Data records START

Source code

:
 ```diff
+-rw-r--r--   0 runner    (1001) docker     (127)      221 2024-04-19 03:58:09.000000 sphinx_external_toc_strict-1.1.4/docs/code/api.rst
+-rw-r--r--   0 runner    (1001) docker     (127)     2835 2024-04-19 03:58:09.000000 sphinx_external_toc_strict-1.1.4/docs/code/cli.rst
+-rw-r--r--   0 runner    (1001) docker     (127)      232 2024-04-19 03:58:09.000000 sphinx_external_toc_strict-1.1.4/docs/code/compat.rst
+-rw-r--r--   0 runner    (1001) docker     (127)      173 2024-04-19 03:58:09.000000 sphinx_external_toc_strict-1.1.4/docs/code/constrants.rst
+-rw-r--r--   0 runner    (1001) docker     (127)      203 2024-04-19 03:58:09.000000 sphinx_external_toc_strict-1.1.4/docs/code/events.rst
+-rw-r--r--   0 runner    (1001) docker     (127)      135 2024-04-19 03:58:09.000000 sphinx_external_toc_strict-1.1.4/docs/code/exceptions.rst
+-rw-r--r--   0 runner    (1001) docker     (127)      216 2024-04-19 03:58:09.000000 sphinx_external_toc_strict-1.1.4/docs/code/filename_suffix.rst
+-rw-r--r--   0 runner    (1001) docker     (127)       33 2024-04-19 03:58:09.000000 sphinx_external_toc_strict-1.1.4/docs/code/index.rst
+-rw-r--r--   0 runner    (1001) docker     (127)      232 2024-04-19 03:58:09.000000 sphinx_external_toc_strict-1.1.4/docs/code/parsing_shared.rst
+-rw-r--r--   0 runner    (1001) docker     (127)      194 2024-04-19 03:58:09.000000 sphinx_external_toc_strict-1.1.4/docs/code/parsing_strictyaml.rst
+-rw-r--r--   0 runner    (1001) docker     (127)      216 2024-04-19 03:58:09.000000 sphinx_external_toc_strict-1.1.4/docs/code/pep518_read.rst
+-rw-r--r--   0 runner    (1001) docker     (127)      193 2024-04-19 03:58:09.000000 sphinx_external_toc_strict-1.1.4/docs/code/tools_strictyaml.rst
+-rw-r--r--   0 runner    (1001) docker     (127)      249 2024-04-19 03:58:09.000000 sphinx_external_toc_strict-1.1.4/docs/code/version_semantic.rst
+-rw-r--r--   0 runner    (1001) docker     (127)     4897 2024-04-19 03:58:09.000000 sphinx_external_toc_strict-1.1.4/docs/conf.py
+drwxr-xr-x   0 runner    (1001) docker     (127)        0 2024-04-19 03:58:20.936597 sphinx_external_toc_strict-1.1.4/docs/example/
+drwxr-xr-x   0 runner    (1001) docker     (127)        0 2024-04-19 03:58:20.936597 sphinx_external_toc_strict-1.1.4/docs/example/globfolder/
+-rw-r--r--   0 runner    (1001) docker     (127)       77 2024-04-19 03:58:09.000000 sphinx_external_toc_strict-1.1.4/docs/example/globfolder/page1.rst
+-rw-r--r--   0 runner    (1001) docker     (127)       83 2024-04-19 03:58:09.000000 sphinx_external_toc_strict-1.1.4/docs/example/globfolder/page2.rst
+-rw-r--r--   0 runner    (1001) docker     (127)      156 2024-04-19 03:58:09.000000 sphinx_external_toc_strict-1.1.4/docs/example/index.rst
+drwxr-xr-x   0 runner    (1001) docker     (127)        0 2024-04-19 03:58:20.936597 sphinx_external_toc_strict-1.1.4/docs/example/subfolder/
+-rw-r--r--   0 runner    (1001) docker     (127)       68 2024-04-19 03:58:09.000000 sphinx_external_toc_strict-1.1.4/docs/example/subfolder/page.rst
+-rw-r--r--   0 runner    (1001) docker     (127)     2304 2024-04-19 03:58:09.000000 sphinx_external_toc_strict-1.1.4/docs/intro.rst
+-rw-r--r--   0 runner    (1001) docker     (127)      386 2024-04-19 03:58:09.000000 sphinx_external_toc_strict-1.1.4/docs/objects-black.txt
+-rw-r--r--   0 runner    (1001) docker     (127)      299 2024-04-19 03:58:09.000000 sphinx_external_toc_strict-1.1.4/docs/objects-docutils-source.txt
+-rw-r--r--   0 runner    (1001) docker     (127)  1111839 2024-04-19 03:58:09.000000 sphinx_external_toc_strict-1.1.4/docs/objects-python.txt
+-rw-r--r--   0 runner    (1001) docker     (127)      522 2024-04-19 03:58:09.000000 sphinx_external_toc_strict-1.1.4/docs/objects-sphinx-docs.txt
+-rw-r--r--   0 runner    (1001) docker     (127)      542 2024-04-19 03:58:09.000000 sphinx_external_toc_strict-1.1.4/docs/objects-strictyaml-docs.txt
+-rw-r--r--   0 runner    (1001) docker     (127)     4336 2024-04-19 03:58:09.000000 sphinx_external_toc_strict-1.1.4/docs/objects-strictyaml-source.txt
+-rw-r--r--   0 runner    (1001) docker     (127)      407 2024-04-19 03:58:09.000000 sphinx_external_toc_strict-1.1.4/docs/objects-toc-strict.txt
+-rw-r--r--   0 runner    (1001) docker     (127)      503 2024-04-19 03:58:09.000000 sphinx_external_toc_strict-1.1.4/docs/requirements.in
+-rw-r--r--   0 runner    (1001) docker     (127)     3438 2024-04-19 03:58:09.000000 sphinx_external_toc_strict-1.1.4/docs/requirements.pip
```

Data records END

Every record above needs to be copied exactly.

▸ Your response
Source code

:
 ```diff
+-rw-r--r--   0 runner    (1001) docker     (127)      221 2024-04-19 03:58:09.000000 sphinx_external_toc_strict-1.1.4/docs/code/api.rst
+-rw-r--r--   0 runner    (1001) docker     (127)     2835 2024-04-19 03:58:09.000000 sphinx_external_toc_strict-1.1.4/docs/code/cli.rst
+-rw-r--r--   0 runner    (1001) docker     (127)      232 2024-04-19 03:58:09.000000 sphinx_external_toc_strict-1.1.4/docs/code/compat.rst
+-rw-r--r--   0 runner    (1001) docker     (127)      173 2024-04-19 03:58:09.000000 sphinx_external_toc_strict-1.1.4/docs/code/constrants.rst
+-rw-r--r--   0 runner    (1001) docker     (127)      203 2024-04-19 03:58:09.000000 sphinx_external_toc_strict-1.1.4/docs/code/events.rst
+-rw-r--r--   0 runner    (1001) docker     (127)      135 2024-04-19 03:58:09.000000 sphinx_external_toc_strict-1.1.4/docs/code/exceptions.rst
+-rw-r--r--   0 runner    (1001) docker     (127)      216 2024-04-19 03:58:09.000000 sphinx_external_toc_strict-1.1.4/docs/code/filename_suffix.rst
+-rw-r--r--   0 runner    (1001) docker     (127)       33 2024-04-19 03:58:09.000000 sphinx_external_toc_strict-1.1.4/docs/code/index.rst
+-rw-r--r--   0 runner    (1001) docker     (127)      232 2024-04-19 03:58:09.000000 sphinx_external_toc_strict-1.1.4/docs/code/parsing_shared.rst
+-rw-r--r--   0 runner    (1001) docker     (127)      194 2024-04-19 03:58:09.000000 sphinx_external_toc_strict-1.1.4/docs/code/parsing_strictyaml.rst
+-rw-r--r--   0 runner    (1001) docker     (127)      216 2024-04-19 03:58:09.000000 sphinx_external_toc_strict-1.1.4/docs/code/pep518_read.rst
+-rw-r--r--   0 runner    (1001) docker     (127)      193 2024-04-19 03:58:09.000000 sphinx_external_toc_strict-1.1.4/docs/code/tools_strictyaml.rst
+-rw-r--r--   0 runner    (1001) docker     (127)      249 2024-04-19 03:58:09.000000 sphinx_external_toc_strict-1.1.4/docs/code/version_semantic.rst
+-rw-r--r--   0 runner    (1001) docker     (127)     4897 2024-04-19 03:58:09.000000 sphinx_external_toc_strict-1.1.4/docs/conf.py
+drwxr-xr-x   0 runner    (1001) docker     (127)        0 2024-04-19 03:58:20.936597 sphinx_external_toc_strict-1.1.4/docs/example/
+drwxr-xr-x   0 runner    (1001) docker     (127)        0 2024-04-19 03:58:20.936597 sphinx_external_toc_strict-1.1.4/docs/example/globfolder/
+-rw-r--r--   0 runner    (1001) docker     (127)       77 2024-04-19 03:58:09.000000 sphinx_external_toc_strict-1.1.4/docs/example/globfolder/page1.rst
+-rw-r--r--   0 runner    (1001) docker     (127)       83 2024-04-19 03:58:09.000000 sphinx_external_toc_strict-1.1.4/docs/example/globfolder/page2.rst
+-rw-r--r--   0 runner    (1001) docker     (127)      156 2024-04-19 03:58:09.000000 sphinx_external_toc_strict-1.1.4/docs/example/index.rst
+drwxr-xr-x   0 runner    (1001) docker     (127)        0 2024-04-19 03:58:20.936597 sphinx_external_toc_strict-1.1.4/docs/example/subfolder/
+-rw-r--r--   0 runner    (1001) docker     (127)       68 2024-04-19 03:58:09.000000 sphinx_external_toc_strict-1.1.4/docs/example/subfolder/page.rst
+-rw-r--r--   0 runner    (1001) docker     (127)     2304 2024-04-19 03:58:09.000000 sphinx_external_toc_strict-1.1.4/docs/intro.rst
+-rw-r--r--   0 runner    (1001) docker     (127)      386 2024-04-19 03:58:09.000000 sphinx_external_toc_strict-1.1.4/docs/objects-black.txt
+-rw-r--r--   0 runner    (1001) docker     (127)      299 2024-04-19 03:58:09.000000 sphinx_external_toc_strict-1.1.4/docs/objects-docutils-source.txt
+-rw-r--r--   0 runner    (1001) docker     (127)  1111839 2024-04-19 03:58:09.000000 sphinx_external_toc_strict-1.1.4/docs/objects-python.txt
+-rw-r--r--   0 runner    (1001) docker     (127)      522 2024-04-19 03:58:09.000000 sphinx_external_toc_strict-1.1.4/docs/objects-sphinx-docs.txt
+-rw-r--r--   0 runner    (1001) docker     (127)      542 2024-04-19 03:58:09.000000 sphinx_external_toc_strict-1.1.4/docs/objects-strictyaml-docs.txt
+-rw-r--r--   0 runner    (1001) docker     (127)     4336 2024-04-19 03:58:09.000000 sphinx_external_toc_strict-1.1.4/docs/objects-strictyaml-source.txt
+-rw-r--r--   0 runner    (1001) docker     (127)      407 2024-04-19 03:58:09.000000 sphinx_external_toc_strict-1.1.4/docs/objects-toc-strict.txt
+-rw-r--r--   0 runner    (1001) docker     (127)      503 2024-04-19 03:58:09.000000 sphinx_external_toc_strict-1.1.4/docs/requirements.in
+-rw-r--r--   0 runner    (1001) docker     (127)     3438 2024-04-19 03:58:09.000000 sphinx_external_toc_strict-1.1.4/docs/requirements.pip
```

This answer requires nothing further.